Although lateral popliteal sciatic nerve damage is not one of the commonest diseases in the general population, it is quite frequent among athletes. Several physiopathologic mechanisms have been thought to bring about this damage in athletes. Soft tissue ganglions with neurological involvement of the lateral popliteal sciatic nerve or its terminal rami are in differential diagnosis with several lesions of this area, as direct or indirect trauma, subcutaneous rupture of anterior tibialis muscle and long peroneal muscle, disc hernia, intraspinal tumor, anterior tarsal tunnel syndrome, cysts, neurofibroma, baker's cyst, vascular claudication, stenosing or inflammatory pathology of 2(nd) motoneuron, antimicrobial agents for urinary tract infection (nitrofurnantoin). The authors report the case of a 34-year-old amateur athlete with a recent paralysis of the hallux extensor, paresis of the toe extensor and hyposthenia of the tibialis anterior. The patient had been suffering from episodes of lumbalgia for a long time. He was sent to us because neurological damage due to disc herniation was suspected. Electromyography, sonography, and CT showed peripheral compression of the deep peroneal nerve caused by a mucous cyst at the capitulum peronei, a ''rare'' condition.
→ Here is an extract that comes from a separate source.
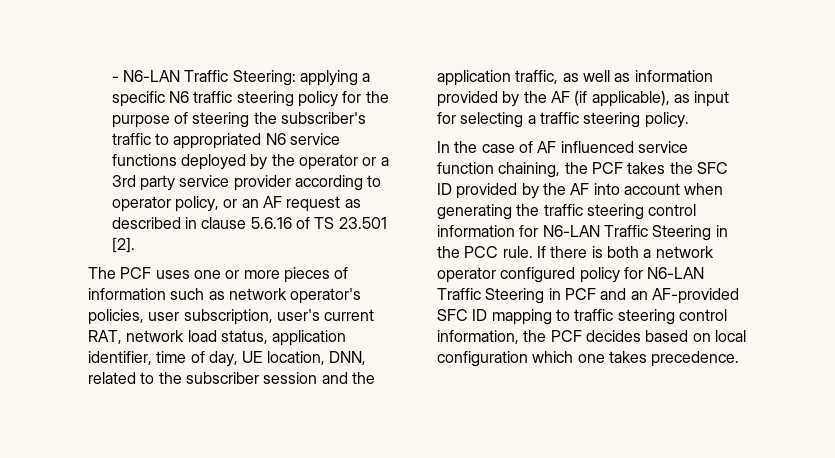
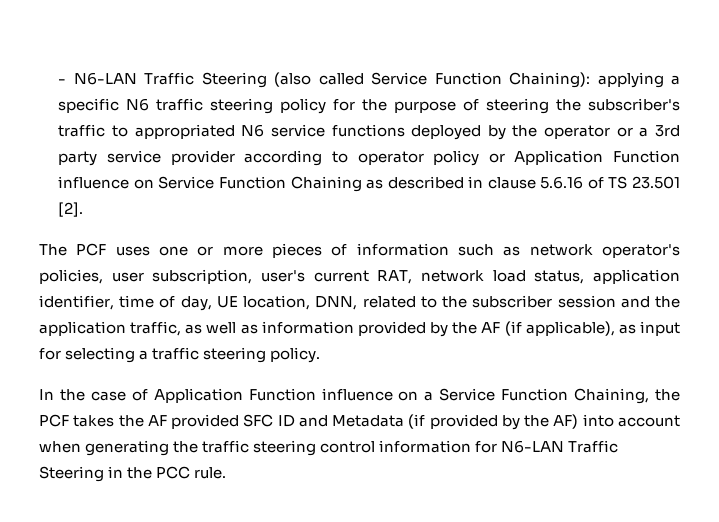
[232,70,296,86] Steering: -> [201,72,591,88] Steering (also called Service Function Chaining):
[175,196,341,212] policy, or an AF request -> [433,150,681,166] [58,176,362,192] policy or Application Function influence on Service Function Chaining
[537,141,688,153] [437,162,728,178] [437,183,590,199] AF influenced service function chaining, the PCF takes the SFC ID provided by the AF -> [153,388,680,404] [39,414,579,430] Application Function influence on a Service Function Chaining, the PCF takes the AF provided SFC ID and Metadata (if provided by the AF)
[536,246,714,258] [437,267,705,283] [437,288,739,304] [437,309,727,325] [437,330,746,344] [437,351,740,367] If there is both a network operator configured policy for N6-LAN Traffic Steering in PCF and an AF-provided SFC ID mapping to traffic steering control information, the PCF decides based on local configuration which one takes precedence. -> (227, 473) none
The patient underwent surgery to excise the cyst, which led to the rapid resolution of the nerve deficit shown by clinical and electromyographical tests. A meticulous anamnesis and accurate objective examination, followed by specific tests (radiographs, sonography, and possibly CT scan) generally enable a correct diagnosis to be made. If diagnosis and therapy are carried out correctly, and without delay, symptoms quickly resolve and the nerve deficit progressively regresses.

摘要

虽然外侧腘坐骨神经损伤并非普通人群中最常见的疾病之一,但在运动员中却相当常见。人们认为有几种病理生理机制会导致运动员出现这种损伤。伴有外侧腘坐骨神经或其终支神经受累的软组织腱鞘囊肿,需与该区域的几种病变进行鉴别诊断,如直接或间接创伤、胫前肌和腓骨长肌皮下断裂、椎间盘疝、椎管内肿瘤、跗骨前管综合征、囊肿、神经纤维瘤、贝克囊肿、血管性跛行、第二运动神经元的狭窄或炎症性病变、用于治疗尿路感染的抗菌药物(呋喃妥因)。作者报告了一例34岁的业余运动员病例,该患者近期出现拇长伸肌麻痹、趾伸肌轻瘫和胫前肌肌力减弱。患者长期患有腰痛。因怀疑是椎间盘疝导致神经损伤,他被转诊至我们这里。肌电图、超声检查和CT显示,腓骨头处的黏液囊肿导致腓深神经受到外周压迫,这是一种“罕见”情况。患者接受了囊肿切除手术,术后临床和肌电图检查显示神经功能缺损迅速得到缓解。细致的问诊和准确的客观检查,再辅以特定检查(X线片、超声检查,可能还包括CT扫描),通常能够做出正确诊断。如果诊断和治疗正确且及时,症状会迅速缓解,神经功能缺损也会逐渐恢复。